- Jhalandhar Araiyan Location of Jhalandhar Araiyan in Punjab Jhalandhar Araiyan Jhalandhar Araiyan (Pakistan) Jhalandhar Araiyan Jhalandhar Araiyan (South Asia) Jhalandhar Araiyan Jhalandhar Araiyan (Earth)
- Coordinates: 31°12′10″N 72°53′32″E﻿ / ﻿31.202895°N 72.892311°E
- Country: Pakistan
- Province: Punjab
- District: Faisalabad
- Time zone: UTC+5 (PKT)
- Postal code: 37360

= Jhalandhar Araiyan, Pakistan =

Village in Pakistan

Jhalandhar Araiyan (Urdu جالندھر آرائیاں ) is a village located 42 km from Faisalabad, in Punjab, Pakistan.

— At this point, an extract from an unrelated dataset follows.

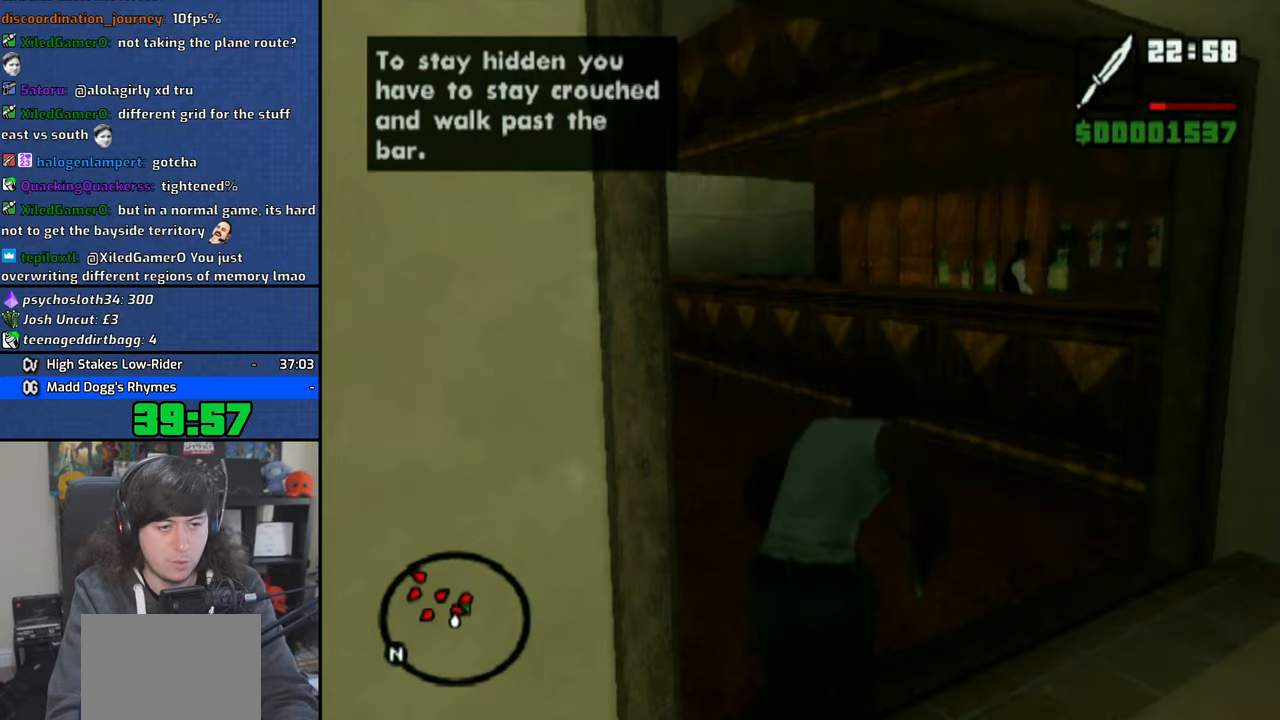
{"buttons": [], "left_stick": "up", "right_stick": "up-left", "events": []}
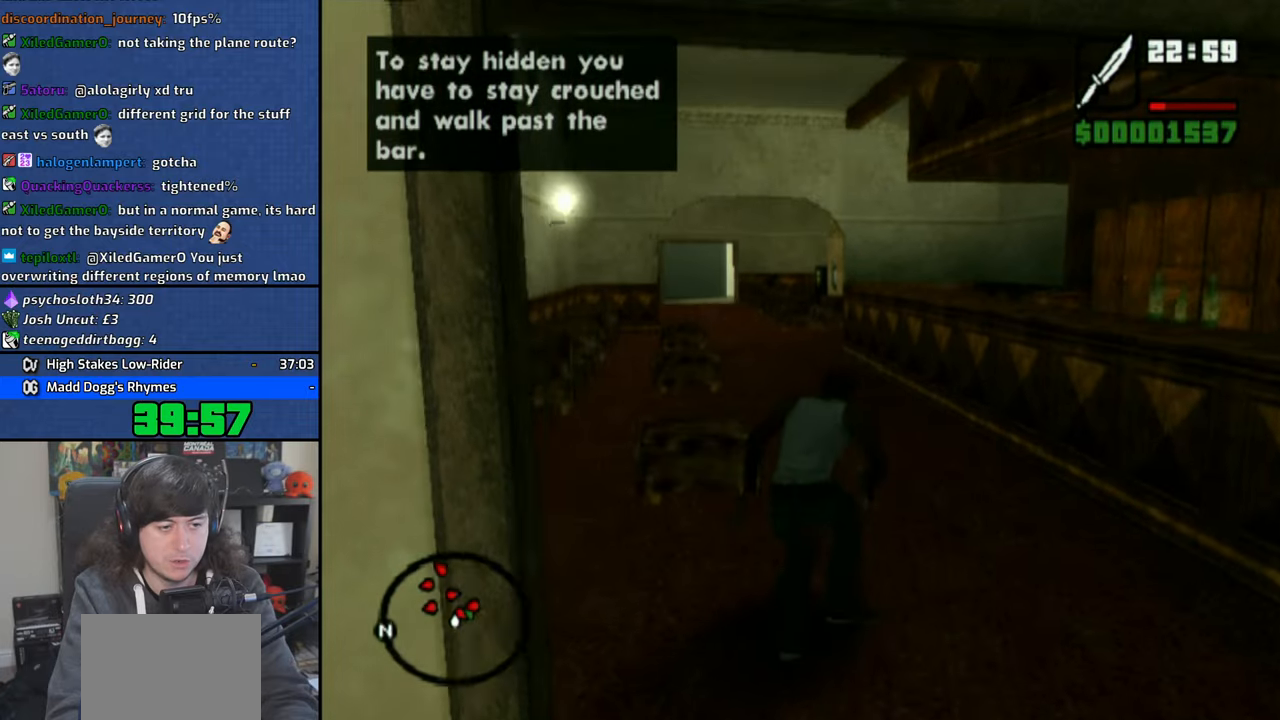
{"buttons": [], "left_stick": "up", "right_stick": "up-left", "events": [[200, "right_stick", "left"], [300, "right_stick", "up-left"]]}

It has an elevation of 176 meters above sea level. The full name of the village is Chak No. 267 RB Jhalandhar Araiyan. The total population of the village is 12,000+ in 1,500 households. Facilities like electricity, gas, telephone, water, cable, schools, and Internet are available. Residents are all Punjabi, as is their language. It has a central hospital and a mosque named “Bilal Masjid”. The main source of income for the people is farming and cultivation. There are fields of sugarcane, wheat, rice, and a poultry farm as well.